I am currently analysing my experimental data on postharvest storage of pears.
Lets say that I had 2 fcators (light treatment and cold storage duration). First, light treatment with 3 level of lighting intensity (0, 30 and 50 micromole per second). I grew my pears in this 3 different light treatments. After harvest I stored pears from this 3 different treatment in 4 different cold storage intensities (0 day, 5 days. 10, and 15 days). After each cold storage. The pears are subsequently stored at 20 degress for 15 days. During this storage at 20 degress, I evaluated the quality of the pears on day 0, 3, 5,10 and 15 days. Since I only used non-destructive analysis, I could follow the same pears from each cold storage and light treatment combination during quality evaluation.
If I would like to see if there any differences between light treatment and cold storage intensity and their interaction in any particular day ( 0, 3, 5,10 and 15 days) during storage at 20 degrees, which statistical analysis should I used?
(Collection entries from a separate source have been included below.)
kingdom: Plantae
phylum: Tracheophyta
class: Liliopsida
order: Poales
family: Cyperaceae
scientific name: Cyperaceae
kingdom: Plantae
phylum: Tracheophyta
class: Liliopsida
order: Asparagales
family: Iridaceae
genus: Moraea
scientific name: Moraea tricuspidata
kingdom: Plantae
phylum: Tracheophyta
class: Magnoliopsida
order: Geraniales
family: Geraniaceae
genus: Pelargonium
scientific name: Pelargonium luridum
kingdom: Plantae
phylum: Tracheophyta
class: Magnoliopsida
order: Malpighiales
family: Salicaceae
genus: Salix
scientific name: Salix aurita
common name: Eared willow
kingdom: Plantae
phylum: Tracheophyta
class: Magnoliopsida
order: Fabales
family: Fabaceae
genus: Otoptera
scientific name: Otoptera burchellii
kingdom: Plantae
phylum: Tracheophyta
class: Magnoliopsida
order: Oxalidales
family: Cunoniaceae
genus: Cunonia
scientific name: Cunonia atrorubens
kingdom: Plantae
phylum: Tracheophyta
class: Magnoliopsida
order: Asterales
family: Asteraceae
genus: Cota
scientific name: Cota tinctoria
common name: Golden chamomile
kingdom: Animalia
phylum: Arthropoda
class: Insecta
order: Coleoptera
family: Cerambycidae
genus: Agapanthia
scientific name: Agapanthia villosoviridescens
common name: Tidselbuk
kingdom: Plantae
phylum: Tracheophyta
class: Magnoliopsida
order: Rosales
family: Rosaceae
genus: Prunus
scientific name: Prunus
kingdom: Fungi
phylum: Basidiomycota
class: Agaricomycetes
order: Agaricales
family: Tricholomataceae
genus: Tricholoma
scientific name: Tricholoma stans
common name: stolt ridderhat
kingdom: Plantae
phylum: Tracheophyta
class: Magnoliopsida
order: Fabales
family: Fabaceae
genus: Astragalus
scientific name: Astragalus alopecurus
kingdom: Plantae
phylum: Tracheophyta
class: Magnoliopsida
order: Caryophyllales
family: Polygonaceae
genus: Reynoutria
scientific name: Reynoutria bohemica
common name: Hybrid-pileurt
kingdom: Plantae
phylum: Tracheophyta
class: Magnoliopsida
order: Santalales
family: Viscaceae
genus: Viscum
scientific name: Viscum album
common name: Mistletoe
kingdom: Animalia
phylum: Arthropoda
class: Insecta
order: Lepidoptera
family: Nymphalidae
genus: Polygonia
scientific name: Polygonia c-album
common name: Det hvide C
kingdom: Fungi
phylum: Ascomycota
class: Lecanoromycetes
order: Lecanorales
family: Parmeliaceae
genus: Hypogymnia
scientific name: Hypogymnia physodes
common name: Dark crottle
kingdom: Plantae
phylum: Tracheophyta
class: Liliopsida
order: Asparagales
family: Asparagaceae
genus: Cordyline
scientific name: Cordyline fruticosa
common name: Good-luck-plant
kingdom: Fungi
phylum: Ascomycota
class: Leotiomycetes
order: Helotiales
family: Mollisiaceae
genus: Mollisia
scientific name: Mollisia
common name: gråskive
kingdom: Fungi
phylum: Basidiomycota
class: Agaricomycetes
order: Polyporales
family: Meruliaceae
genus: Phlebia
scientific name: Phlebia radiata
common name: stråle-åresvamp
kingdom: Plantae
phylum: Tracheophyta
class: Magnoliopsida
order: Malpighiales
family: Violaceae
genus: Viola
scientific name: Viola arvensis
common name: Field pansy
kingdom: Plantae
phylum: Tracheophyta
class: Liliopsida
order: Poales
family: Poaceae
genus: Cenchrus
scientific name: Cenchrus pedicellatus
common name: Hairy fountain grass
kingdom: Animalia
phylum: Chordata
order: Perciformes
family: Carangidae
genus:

I was thinking to apply mixed-anova but it seems not suitable in my case.
Any suggestion/explanation will be much appreciated!

Best,
Abu
 
#3
Hi Greta!

Thanks for your reply.
I think mixed anova is not relevant because I have more than 2 independent variables [light treatment, cold storage intensity, shelf life duration (days)]. Or perhaps the problem is that I didn't know how to do it with my statistical software (SPSS)?

I randomised the pears harvested from the same light treatment and then assigned them to different cold storage intentsity.
 
#4
I think mixed anova is not relevant because I have more than 2 independent variables [light treatment, cold storage intensity, shelf life duration (days)].
Of course you can have several fixed effects and several random effects in one model .


I randomised the pears harvested from the same light treatment and then assigned them to different cold storage intentsity.

I grew my pears in this 3 different light treatments.

If you talk about pears, the kind of fruit that grows on trees, then I assume that you could only randomize the whole tree to a specific light treatment. Is that correct? On the other hand you could randomize each pear (from within a tree) to different storage intensities.
 
#5
Hi Greta!
Thanks for your answer.
Exactly, I randomised the whole pear tree.
Another question, can we follow up significant interaction with a posthoc analysis using LSD test? And then, when we make graph of each storage intensities which plot dependent variable as function of time can we only report one general LSD value? I prefer to do that than to give letters or stars to show significant different in each time point in the graph.

Thanks in advance!
 
#6
can we follow up significant interaction with a posthoc analysis using LSD test?
To do an LSD is just to do a t-test, as far as I remember it.

You can do an overall test if there is an interaction. But interactions are very difficult to interpret. So you would need to test the sum of main effects plus interaction.

(So if you have 3 levels of A and 3 levels of B then you have 9 (=3*3) effects in total with main effects of A plus main effects of B plus interaction effects.)

when we make graph of each storage intensities which plot dependent variable as function of time can we only report one general LSD value?
To make a diagram is the more modern way.